==== SUPPLIED MATERIAL ====
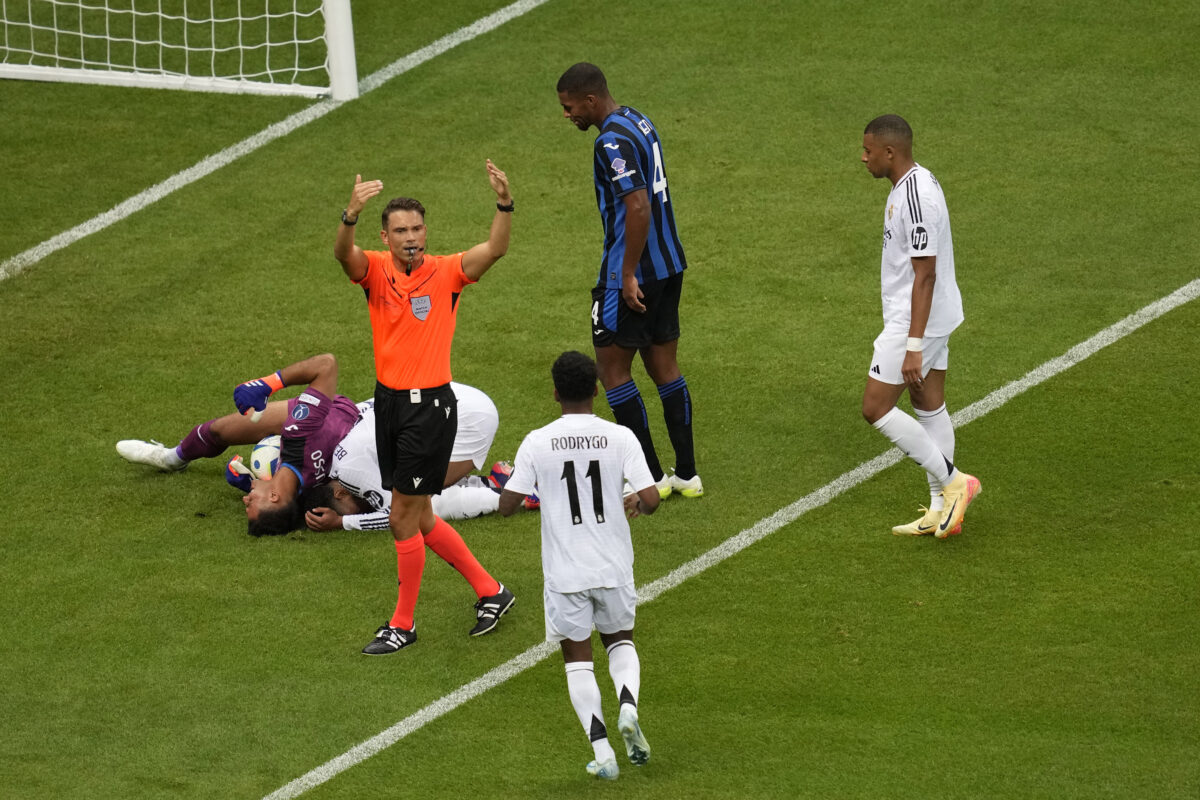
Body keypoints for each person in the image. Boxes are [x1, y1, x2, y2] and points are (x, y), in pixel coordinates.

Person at [334, 160, 515, 654]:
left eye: (417, 228)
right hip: (389, 405)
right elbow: (342, 256)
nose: (411, 237)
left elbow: (496, 249)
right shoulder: (372, 270)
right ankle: (491, 591)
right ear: (385, 236)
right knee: (424, 515)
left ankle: (403, 623)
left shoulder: (446, 272)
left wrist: (503, 202)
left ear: (425, 231)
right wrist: (349, 214)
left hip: (430, 409)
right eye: (400, 230)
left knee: (401, 517)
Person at [115, 354, 511, 532]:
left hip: (355, 422)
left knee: (225, 431)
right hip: (374, 426)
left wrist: (267, 383)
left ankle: (170, 458)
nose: (244, 502)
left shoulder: (300, 440)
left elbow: (326, 365)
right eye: (251, 503)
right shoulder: (317, 480)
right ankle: (171, 457)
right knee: (423, 496)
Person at [498, 351, 660, 781]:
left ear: (554, 393)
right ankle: (628, 706)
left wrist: (512, 481)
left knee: (577, 661)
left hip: (566, 575)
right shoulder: (620, 436)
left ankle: (603, 751)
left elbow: (507, 507)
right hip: (613, 566)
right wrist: (634, 502)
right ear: (595, 390)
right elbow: (651, 499)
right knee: (620, 641)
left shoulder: (537, 441)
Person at [555, 62, 701, 501]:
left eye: (569, 106)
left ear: (591, 100)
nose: (567, 115)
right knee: (663, 366)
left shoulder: (609, 140)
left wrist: (627, 273)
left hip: (633, 272)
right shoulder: (637, 119)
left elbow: (637, 206)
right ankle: (687, 475)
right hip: (670, 262)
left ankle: (651, 476)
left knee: (612, 371)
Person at [859, 114, 981, 538]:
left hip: (918, 321)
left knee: (875, 407)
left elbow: (924, 274)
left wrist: (913, 343)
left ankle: (954, 483)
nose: (863, 158)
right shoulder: (912, 184)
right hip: (929, 316)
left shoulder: (916, 197)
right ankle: (940, 509)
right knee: (928, 405)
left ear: (890, 152)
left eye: (868, 150)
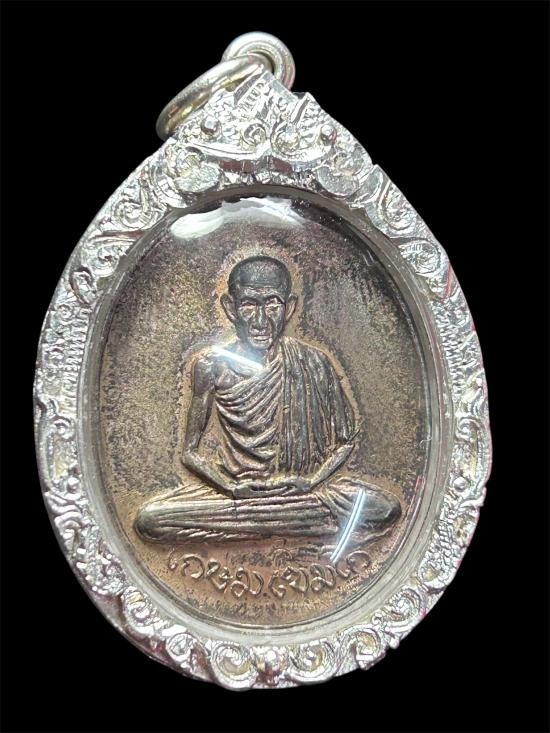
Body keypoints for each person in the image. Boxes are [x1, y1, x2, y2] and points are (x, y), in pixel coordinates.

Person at [135, 255, 401, 543]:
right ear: (230, 308)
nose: (261, 321)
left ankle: (254, 525)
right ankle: (288, 524)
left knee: (384, 508)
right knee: (150, 519)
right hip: (237, 494)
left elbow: (346, 441)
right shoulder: (211, 366)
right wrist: (230, 488)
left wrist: (311, 481)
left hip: (300, 492)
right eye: (249, 305)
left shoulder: (313, 362)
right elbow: (189, 453)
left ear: (290, 308)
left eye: (272, 304)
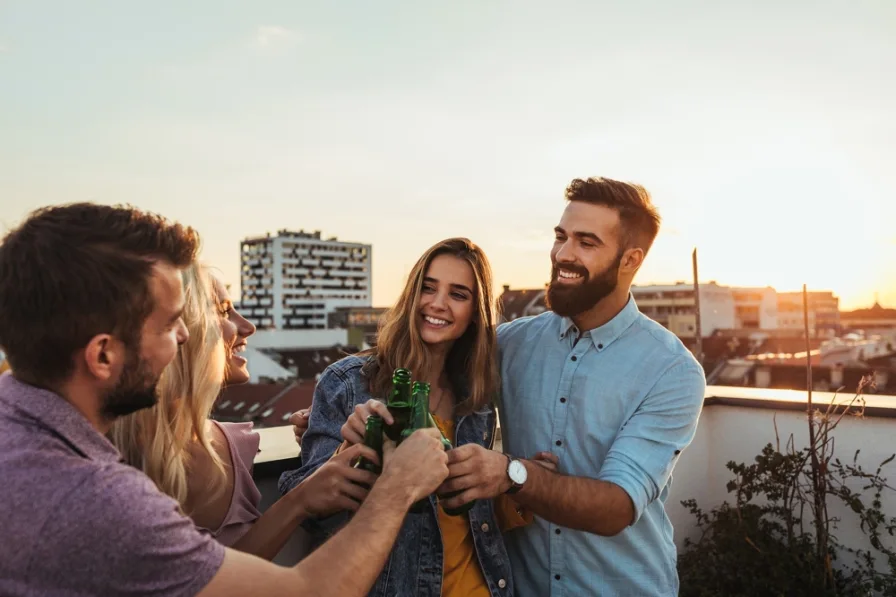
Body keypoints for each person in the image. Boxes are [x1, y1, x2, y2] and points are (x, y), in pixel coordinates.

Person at [0, 203, 450, 597]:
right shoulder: (97, 501)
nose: (184, 337)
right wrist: (398, 487)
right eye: (169, 325)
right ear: (103, 355)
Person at [434, 177, 708, 596]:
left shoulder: (671, 371)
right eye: (561, 237)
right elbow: (424, 361)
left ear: (630, 260)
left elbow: (617, 506)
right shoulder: (511, 343)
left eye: (586, 242)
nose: (563, 254)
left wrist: (512, 474)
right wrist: (339, 408)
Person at [279, 238, 555, 597]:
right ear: (412, 295)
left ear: (475, 312)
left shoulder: (476, 398)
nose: (437, 304)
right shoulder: (348, 383)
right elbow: (312, 516)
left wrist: (518, 484)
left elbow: (460, 514)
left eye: (458, 294)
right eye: (428, 288)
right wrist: (353, 455)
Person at [111, 263, 372, 560]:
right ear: (180, 329)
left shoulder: (232, 447)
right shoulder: (109, 463)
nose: (249, 327)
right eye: (224, 312)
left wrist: (321, 433)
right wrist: (302, 499)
====
From the line with "right shoulder: (348, 383)" through the final line of the records, return each line exactly. Leave out the rest.

SOLUTION TO THIS TASK:
right shoulder: (348, 383)
right elbow: (312, 516)
left wrist: (518, 484)
left elbow: (460, 514)
left eye: (458, 294)
right eye: (428, 288)
right wrist: (353, 455)
Person at [111, 263, 372, 560]:
right ear: (180, 329)
left shoulder: (232, 447)
right shoulder: (109, 463)
nose: (249, 327)
right eye: (224, 312)
left wrist: (321, 433)
right wrist: (302, 499)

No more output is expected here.